Rappelons que la SLA, aussi connue sous le nom de maladie de Lou Gehrig, provoque une dégénérescence des neurones qui gèrent l'activité musculaire. Cette atteinte des neurones moteurs, dont les premières manifestations surviennent à l'âge adulte, entraîne un affaiblissement progressif des bras et des jambes, suivi d'une paralysie musculaire et, quelques années plus tard, de problèmes respiratoires graves qui conduisent à la mort. Cette maladie frappe de 5 à 7 personnes sur 100 000. Le seul médicament reconnu par la Food and Drug Administration des États-Unis pour traiter cette maladie est le riluzole, qui prolonge la vie des patients de quelques mois.
L'idée de recourir à des composés du ginseng indien pour traiter la SLA résulte de nombreuses études, dont certaines ont été menées par l'équipe de Jean-Pierre Julien à l'Institut universitaire en santé mentale de Québec. Le professeur Julien et ses collaborateurs ont démontré que la protéine TDP-43 était surexprimée dans la moelle épinière de personnes décédées des suites de la SLA. Cette surexpression entraîne la formation d'agrégats de TDP-43 dans le cytoplasme ainsi qu'une réponse inflammatoire exagérée qui augmente la vulnérabilité des neurones aux molécules neurotoxiques qui circulent dans l'organisme. Les chercheurs ont aussi montré que TDP-43 interagit avec la protéine NF-kB, qui joue un rôle clé dans la réponse immunitaire et dans l'inflammation et qui est, elle aussi, associée à plusieurs formes de SLA.
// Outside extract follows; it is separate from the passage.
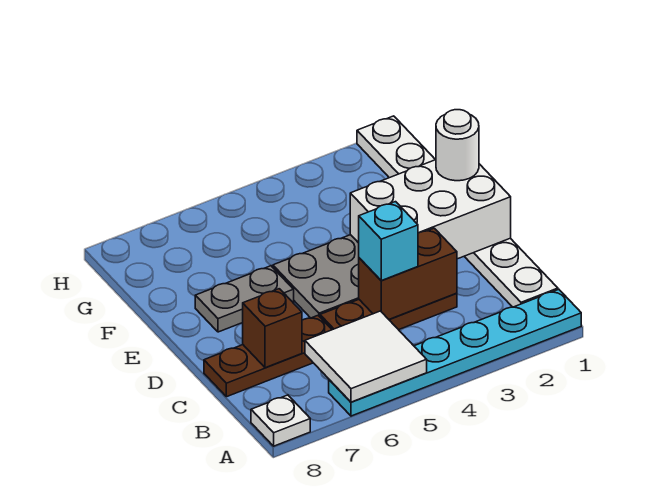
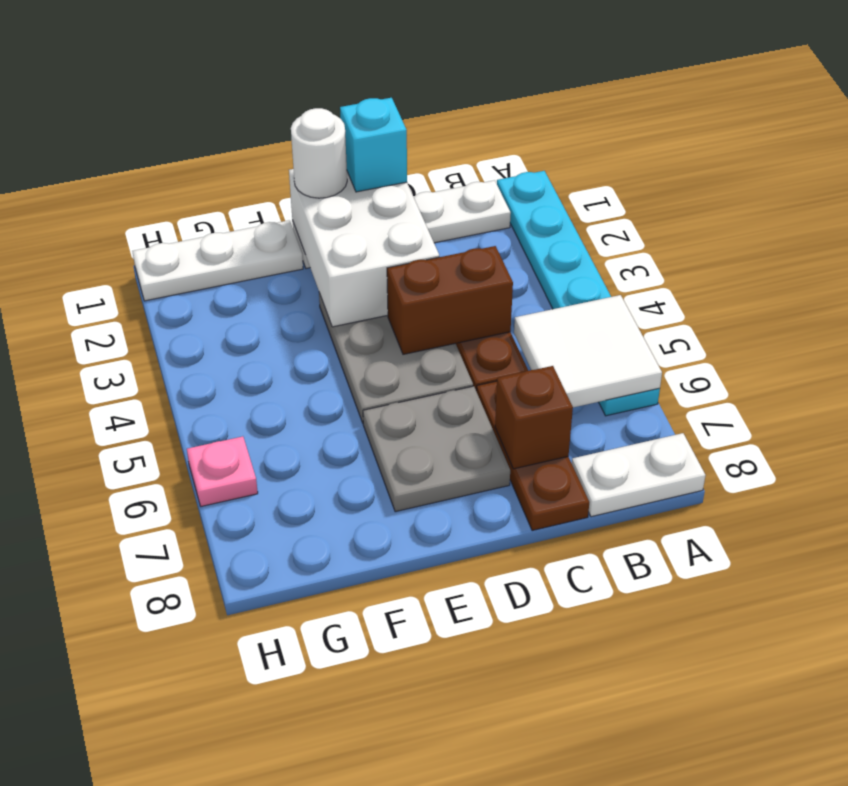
white plate A8 level 1 -> white plate A8:B8 level 1
brown brick C3:C4 level 2 -> brown brick C4:D4 level 2
cyan brick C4 level 3 -> cyan brick D1 level 3
grey plate E6:E7 level 1 -> grey plate D6:E7 level 1
none -> pink plate H6 level 1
C'est ce qui a conduit les chercheurs à tester l'effet d'un inhibiteur connu de la NF-kB, la withaférine A, sur des souris transgéniques exprimant la maladie. Cette molécule naturelle produite par le ginseng indien (Withania somnifera) s'est révélée efficace pour réduire l'inflammation, améliorer le contrôle moteur, restaurer partiellement les jonctions neuromusculaires et ralentir la progression de la SLA. «Il y a toutefois deux problèmes avec la withaférine A, souligne Jean-Pierre Julien. Elle est rapidement dégradée dans l'organisme et, à dose élevée, elle peut avoir des effets toxiques.»
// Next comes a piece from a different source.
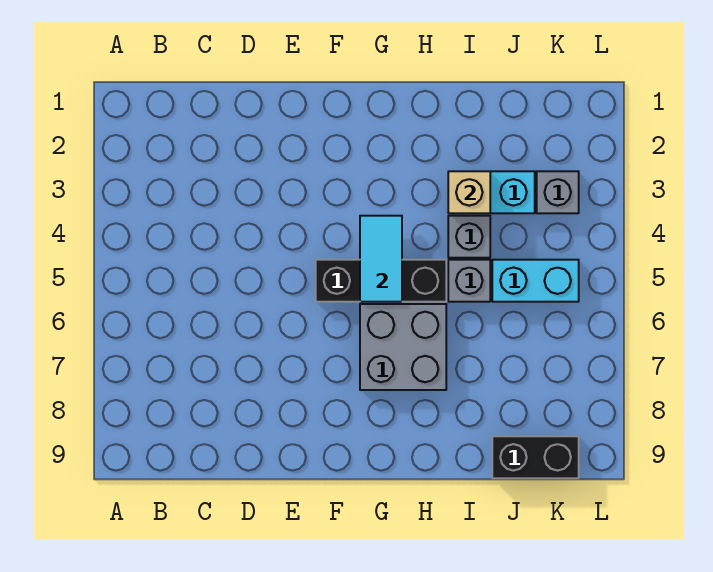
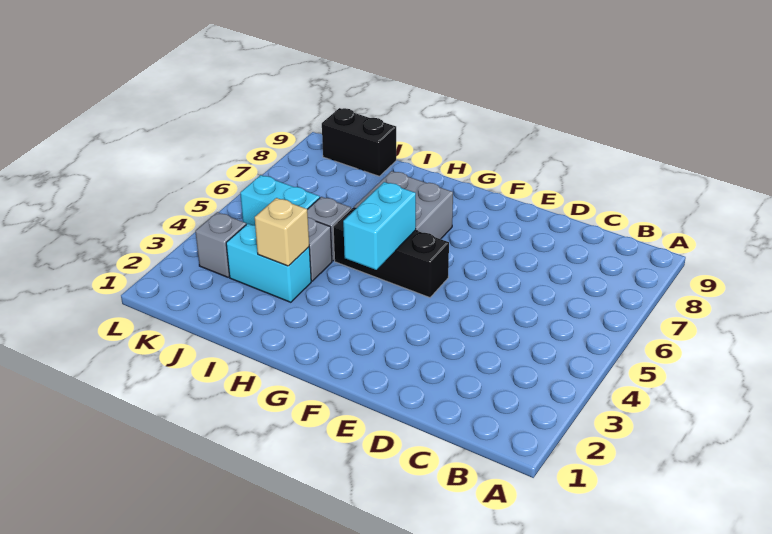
cyan tile G4:G5 level 2 -> cyan brick G4:G5 level 2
Anthony Shaw, Agnes Chan et le professeur Julien ont formé une compagnie, ImStar Therapeutics, dont l'objectif était de trouver des analogues supérieurs à la withaférine A pour le traitement de la SLA. Ces mêmes molécules pourraient servir à traiter d'autres maladies caractérisées par la formation d'agrégats de TDP-43, notamment la démence frontotemporale, le parkinson, l'alzheimer et le déficit cognitif léger. Pour y arriver, les chercheurs ont d'abord testé des analogues naturellement présents dans le ginseng indien et ils ont caractérisé ceux qui donnaient les meilleurs résultats. «À partir de ces observations, nous avons créé des variantes de la molécule originale, explique Jean-Pierre Julien. L'un de ces analogues, le IMS-88, a donné des résultats encourageants sur le plan de l'inhibition de la NF-kB dans des cultures de neurones. La prochaine étape consiste à en faire l'essai sur des souris transgéniques. L'année qui vient sera déterminante pour l'avenir de notre projet.»